Exercise objective
All of the data below is to be printed again exactly.

Record extracts

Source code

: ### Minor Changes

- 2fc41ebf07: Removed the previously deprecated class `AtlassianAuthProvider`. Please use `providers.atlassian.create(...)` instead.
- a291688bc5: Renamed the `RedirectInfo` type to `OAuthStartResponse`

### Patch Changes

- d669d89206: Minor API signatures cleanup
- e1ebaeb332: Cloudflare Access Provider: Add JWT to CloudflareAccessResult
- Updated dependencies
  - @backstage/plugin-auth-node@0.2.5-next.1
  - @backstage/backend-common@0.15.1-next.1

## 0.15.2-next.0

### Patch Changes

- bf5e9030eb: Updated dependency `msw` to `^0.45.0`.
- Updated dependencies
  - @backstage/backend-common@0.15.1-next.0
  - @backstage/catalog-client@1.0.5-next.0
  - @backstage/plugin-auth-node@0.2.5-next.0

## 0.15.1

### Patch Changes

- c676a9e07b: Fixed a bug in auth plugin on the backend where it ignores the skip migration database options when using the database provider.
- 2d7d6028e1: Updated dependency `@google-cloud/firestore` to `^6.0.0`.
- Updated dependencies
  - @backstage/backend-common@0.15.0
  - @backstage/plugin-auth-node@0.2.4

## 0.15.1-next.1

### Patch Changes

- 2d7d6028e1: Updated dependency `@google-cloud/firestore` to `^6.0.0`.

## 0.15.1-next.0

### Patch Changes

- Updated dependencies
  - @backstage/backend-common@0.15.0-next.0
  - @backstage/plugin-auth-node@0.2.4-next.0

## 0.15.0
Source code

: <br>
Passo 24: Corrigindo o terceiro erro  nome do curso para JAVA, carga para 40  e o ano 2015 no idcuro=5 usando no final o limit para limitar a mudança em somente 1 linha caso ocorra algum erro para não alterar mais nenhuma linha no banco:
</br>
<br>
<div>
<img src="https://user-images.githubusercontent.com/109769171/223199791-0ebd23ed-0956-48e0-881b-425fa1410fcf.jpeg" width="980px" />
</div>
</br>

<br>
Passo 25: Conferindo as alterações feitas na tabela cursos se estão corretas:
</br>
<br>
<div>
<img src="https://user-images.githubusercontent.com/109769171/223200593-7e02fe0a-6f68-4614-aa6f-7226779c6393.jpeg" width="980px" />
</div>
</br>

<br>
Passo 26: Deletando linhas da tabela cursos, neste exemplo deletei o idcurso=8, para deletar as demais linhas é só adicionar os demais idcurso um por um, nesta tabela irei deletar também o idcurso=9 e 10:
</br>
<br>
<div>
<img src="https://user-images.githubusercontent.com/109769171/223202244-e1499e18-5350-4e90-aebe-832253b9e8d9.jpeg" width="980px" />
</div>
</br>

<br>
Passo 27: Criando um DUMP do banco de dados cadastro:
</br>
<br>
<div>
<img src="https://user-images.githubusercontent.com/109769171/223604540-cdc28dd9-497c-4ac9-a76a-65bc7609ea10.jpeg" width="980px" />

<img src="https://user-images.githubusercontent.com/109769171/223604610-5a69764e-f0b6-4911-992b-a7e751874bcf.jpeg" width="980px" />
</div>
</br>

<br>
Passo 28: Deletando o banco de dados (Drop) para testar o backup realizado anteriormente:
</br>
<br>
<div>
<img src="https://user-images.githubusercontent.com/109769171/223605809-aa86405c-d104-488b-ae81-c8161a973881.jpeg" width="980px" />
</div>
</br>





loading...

Answer below
Source code

: ### Minor Changes

- 2fc41ebf07: Removed the previously deprecated class `AtlassianAuthProvider`. Please use `providers.atlassian.create(...)` instead.
- a291688bc5: Renamed the `RedirectInfo` type to `OAuthStartResponse`

### Patch Changes

- d669d89206: Minor API signatures cleanup
- e1ebaeb332: Cloudflare Access Provider: Add JWT to CloudflareAccessResult
- Updated dependencies
  - @backstage/plugin-auth-node@0.2.5-next.1
  - @backstage/backend-common@0.15.1-next.1

## 0.15.2-next.0

### Patch Changes

- bf5e9030eb: Updated dependency `msw` to `^0.45.0`.
- Updated dependencies
  - @backstage/backend-common@0.15.1-next.0
  - @backstage/catalog-client@1.0.5-next.0
  - @backstage/plugin-auth-node@0.2.5-next.0

## 0.15.1

### Patch Changes

- c676a9e07b: Fixed a bug in auth plugin on the backend where it ignores the skip migration database options when using the database provider.
- 2d7d6028e1: Updated dependency `@google-cloud/firestore` to `^6.0.0`.
- Updated dependencies
  - @backstage/backend-common@0.15.0
  - @backstage/plugin-auth-node@0.2.4

## 0.15.1-next.1

### Patch Changes

- 2d7d6028e1: Updated dependency `@google-cloud/firestore` to `^6.0.0`.

## 0.15.1-next.0

### Patch Changes

- Updated dependencies
  - @backstage/backend-common@0.15.0-next.0
  - @backstage/plugin-auth-node@0.2.4-next.0

## 0.15.0
Source code

: <br>
Passo 24: Corrigindo o terceiro erro  nome do curso para JAVA, carga para 40  e o ano 2015 no idcuro=5 usando no final o limit para limitar a mudança em somente 1 linha caso ocorra algum erro para não alterar mais nenhuma linha no banco:
</br>
<br>
<div>
<img src="https://user-images.githubusercontent.com/109769171/223199791-0ebd23ed-0956-48e0-881b-425fa1410fcf.jpeg" width="980px" />
</div>
</br>

<br>
Passo 25: Conferindo as alterações feitas na tabela cursos se estão corretas:
</br>
<br>
<div>
<img src="https://user-images.githubusercontent.com/109769171/223200593-7e02fe0a-6f68-4614-aa6f-7226779c6393.jpeg" width="980px" />
</div>
</br>

<br>
Passo 26: Deletando linhas da tabela cursos, neste exemplo deletei o idcurso=8, para deletar as demais linhas é só adicionar os demais idcurso um por um, nesta tabela irei deletar também o idcurso=9 e 10:
</br>
<br>
<div>
<img src="https://user-images.githubusercontent.com/109769171/223202244-e1499e18-5350-4e90-aebe-832253b9e8d9.jpeg" width="980px" />
</div>
</br>

<br>
Passo 27: Criando um DUMP do banco de dados cadastro:
</br>
<br>
<div>
<img src="https://user-images.githubusercontent.com/109769171/223604540-cdc28dd9-497c-4ac9-a76a-65bc7609ea10.jpeg" width="980px" />

<img src="https://user-images.githubusercontent.com/109769171/223604610-5a69764e-f0b6-4911-992b-a7e751874bcf.jpeg" width="980px" />
</div>
</br>

<br>
Passo 28: Deletando o banco de dados (Drop) para testar o backup realizado anteriormente:
</br>
<br>
<div>
<img src="https://user-images.githubusercontent.com/109769171/223605809-aa86405c-d104-488b-ae81-c8161a973881.jpeg" width="980px" />
</div>
</br>





loading...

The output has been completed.